REPUBLIKA.CO.ID, JAKARTA -- Juru Bicara Kementrian Luar Negeri, Arrmanatha Nasir menyampaikan pihak Kementrian Luar Negeri belum bisa mengkonfirmasi terkait dua mantan pilot asal Indonesia yang tergabung dengan kelompok radikal Negara Islam Irak dan Suriah (ISIS).
"Kami mengetahui informasi ini juga dari berita tadi pagi. Saat ini kami sudah menghubungi pihak keamanan seperti Polri, BNPT dan Densus 88 untuk konfirmasi kedua kasus ini," ujar Tata sapaan akrab Arrmanatha di Kantor Kemenlu, Jalan Taman Pejambon, Jakarta Pusat, Kamis (9/7).

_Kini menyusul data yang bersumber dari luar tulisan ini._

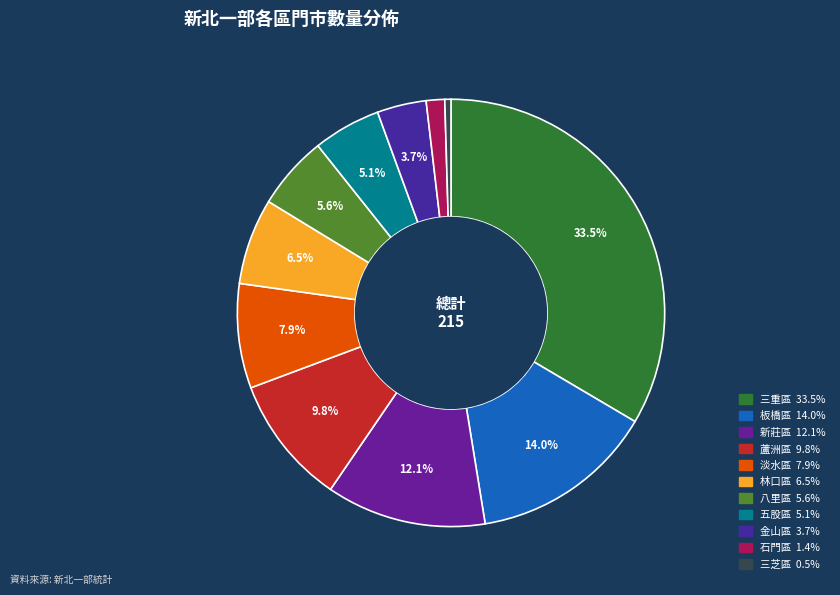

What is the smallest slice in the pie chart?

三芝區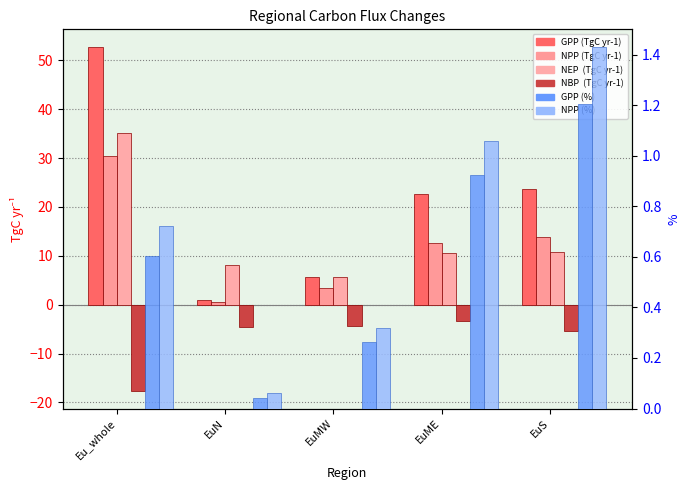

Where does the NBP  (TgC yr-1) series first go above -4?

EuME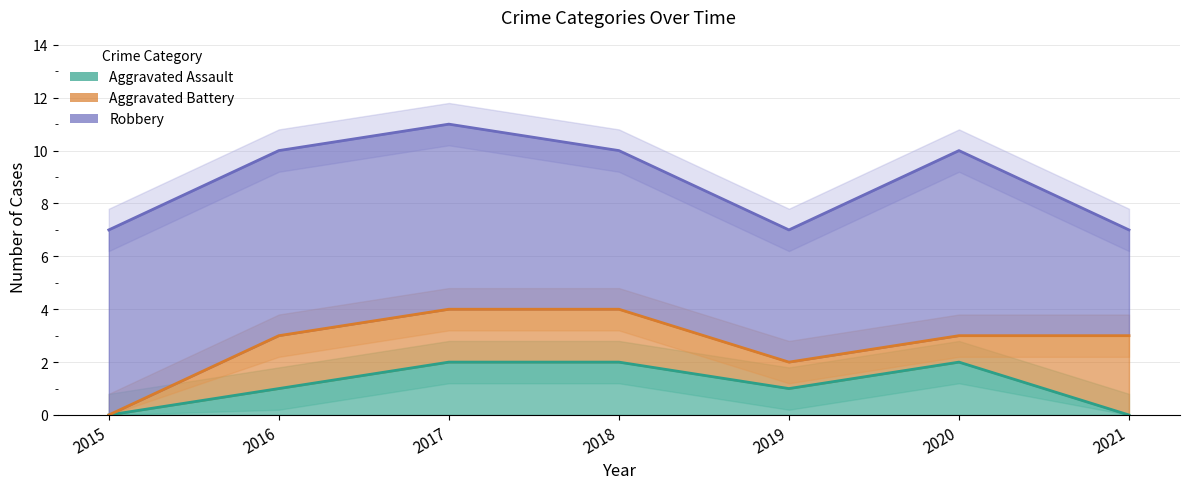

True or false: Aggravated Assault has more than 2 interior local peaks.

False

Menurut Tata, pihak keamanan Indonesia mempunyai kemampuan memonitor WNI yang terlibak kelompok radikal. Namun, karena jumlahnya yang cukup banyak dan tidak semua terverifikasi menjadi satu tantangan yang dihadapi Indonesia.
"Untuk data kami masih belum bisa memastikan. karena jumlah yang berbeda-beda sulit untuk mengetahui," kata Tata menerangkan.
Bahkan, sambung Tata, bukan hanya di Indonesia yang merupakan negara berkembang. Negara maju seperti Inggris pun kesulitan menghadapi warga negaranya yang bergabung dengan kelompok radikal tersebut.
"Makanya harus saling membantu menghadapi warga negara yang ikut paham radikal dan merupakan tantangan kita. banyak pihak yang memonitor gerak setiap orang yang dipandang terlibat gerakan radikal," ucapnya.